Chip and Dan Heath have spent the last ten years studying this phenomenon — why some ideas “stick” — Chip as a professor of organizational behavior at Stanford, Dan as an educational entrepreneur and consultant. In Made to Stick, they share what they have learned.
“Stickiness” is the term they use to describe ideas that stay with us, that become part of our mental furniture. In other words: effective communication. The brothers adopted the idea from Malcolm Gladwell’s 2000 book The Tipping Point. But while Gladwell was studying the nature of social epidemics, the brothers Heath wanted to understand the structure of effective communication — what makes ideas that stick tick.
Their answer? If you want to create an idea that sticks, develop a Simple, Unexpected, Concrete, Credible, Emotional Story. This acronym (SUCCES) may be memorable, and a little corny, but what does it mean exactly? At the risk of oversimplifying, it means using what we know about how people think, act, react, and interact with ideas to speak to them effectively.
From the introduction to the epilogue, and through chapters dealing with each of the six qualities, the authors craft a basic and effective model for such communication.
Step one is to strip your idea to its core. When we try to communicate too much, nothing sticks. But simplifying is not dumbing down; be simple, yes, but profound. Think proverbs, not sound bites.
The rest of the acronym involves taking take the next steps, the Unexpected focuses on getting their attention, the Concrete on helping them to understand and remember, the Credible on convincing them to agree or believe, the Emotion on making them care, and the Story focuses on the ability to act.
The authors flush out these qualities using examples and explanations from psychology, politics, screenwriting, economics, folklore, and even epidemiology. What makes the book enjoyable, and useful, is the way it blends and balances these diverse anecdotes and explanations from social-science research. They avoid jargon and heavy academic style by mixing in stories, examples, and “Idea Clinics” — short sections that model the application of these qualities to specific examples — with their argument. Each chapter is thought-provoking without being intimidating or tiresome.

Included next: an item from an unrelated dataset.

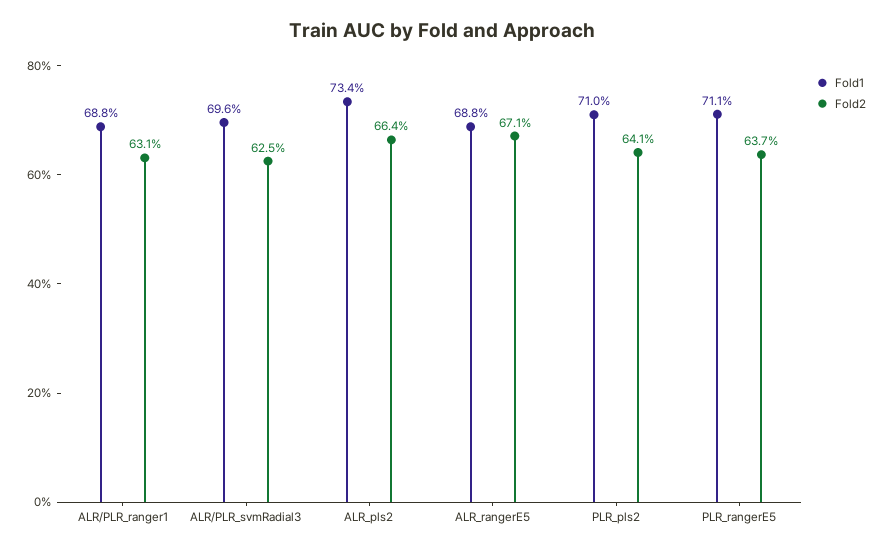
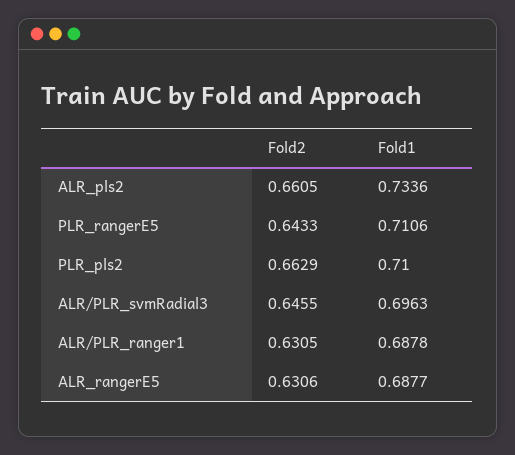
Fold2, ALR/PLR_svmRadial3: 0.625 -> 0.6455
Fold2, ALR_pls2: 0.664 -> 0.6605
Fold2, ALR_rangerE5: 0.671 -> 0.6306
Fold2, PLR_pls2: 0.641 -> 0.6629
Fold2, PLR_rangerE5: 0.637 -> 0.6433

The book also uses pop-culture and historical references — from memorable advertising like Subway’s Jared spots, Wendy’s “Where’s the Beef?” and the “Don’t Mess with Texas” anti-litter campaign, to political sound bites like Bill Clinton’s “It’s The Economy, Stupid” and Ronald Reagan’s “Are you better off today than you were four years ago?” — to illustrate how recognizably sticky ideas reflect the six qualities.
The book is full of examples that reinforce the ideas being discussed. In the Idea Clinic from the Concrete chapter the authors relate the story of James Grant, longtime director of UNICEF. Grant always traveled with the ingredients of Oral Rehydration Therapy — a packet made up of one teaspoon of salt and eight teaspoons of sugar.
When he met with leaders in developing countries he would take out his packet and ask: “Do you know that this costs less than a cup of tea and it can save hundreds of thousands of children’s lives in your country?”
Grant could have offered lots of statistics and an in-depth explanation of the medical causes, and the devastating impact, of dehydration in the developing world. But his packet and his question make the issue concrete and recognizable far better than the technical details found on your typical fact sheet.
Made to Stick is an interesting, thought-provoking, and useful guide to generating ideas that stick. It helps make clear the nature of effective communication, and in our jobs and in the public square, it’s help we can all use.
– Kevin Holtsberry is a freelance writer in Ohio.